Aku adalah si pecundang pembuang-buang waktu. Aku ingin berubah, sungguh, maka
aku tetap tertunduk mendengarkan lanjutan perkataannya.
“Kalian
manusia hanya memiliki sedikit waktu di dunia kalian yang fana itu, kau tahu. Rata-rata
hanya sampai 60 tahun menurut perhitunganku. Namun, tidak dengan perhitungan
kembaranku. Ya, aku memiliki saudara kembar, Ia adalah Sang Waktu Dunia
Akhirat. Dia memberitahuku bahwa waktu yang kalian miliki menurut
perhitungannya adalah hanya selama 1,5 jam. Ini berarti 1 hari di dunia kalian
adalah sama dengan 1000 tahun di akhirat. Maka, apakah kau masih ingin
menyia-nyiakan aku? Pergunakanlah aku dengan baik, wahai manusia. Isilah
waktumu yang tersisa dengan banyak kebaikan, ibadah kepada Sang Maha Kuasa, dan
juga kegiatan yang bermanfaat untuk dirimu sendiri di masa yang akan datang.

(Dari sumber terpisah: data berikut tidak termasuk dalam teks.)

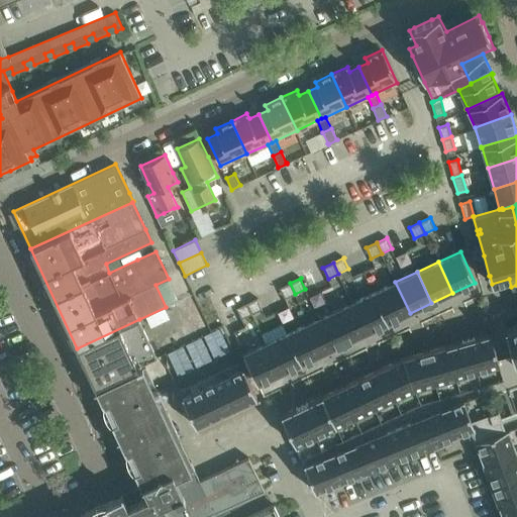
[(410,313),(395,282),(374,292),(388,323),(410,313)]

Manfaatkanlah aku dengan baik, aku akan selalu mengawasimu hingga detik terakhirmu
di dunia sana”.
Tiba-tiba
tubuhku berguncang, mataku perlahan terbuka, kepalaku masih terasa sakit.

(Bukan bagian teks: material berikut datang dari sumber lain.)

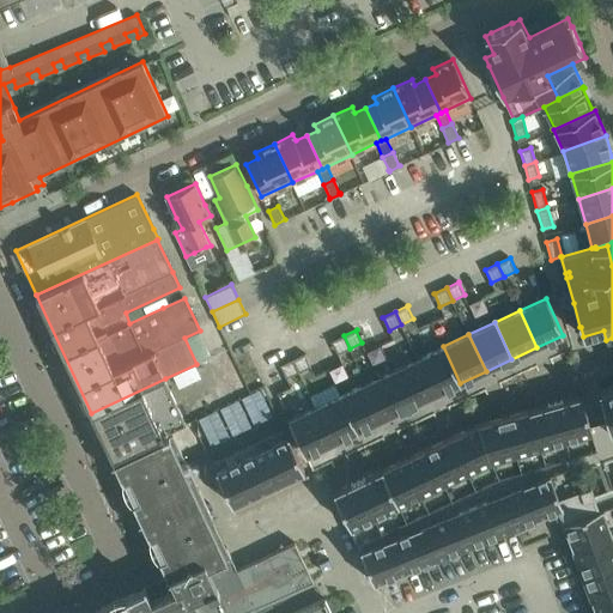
[(344,335),(332,341),(338,354),(350,349),(344,335)]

Rupanya Ibuku berusaha membangunkanku dari tidurku. Menurutnya, aku tertidur
sejak selesai shalat isya tadi. Kulihat layar laptop yang tertutup di meja
belajar. Apa ini? Apakah aku bermimpi? Kubuka layar laptop-ku kembali, aku
sungguh tidak percaya.
Tampilan
layar laptop-ku seketika berisi tulisan berwarna hitam yang berukir indah
dengan latar belakang putih yang berbunyi: Senang
bisa berbincang denganmu, sampai bertemu di lain kesempatan. Kami menantimu di
sini, di dimensi waktu.
Dan
aku tersadar, aku tidak sedang bermimpi.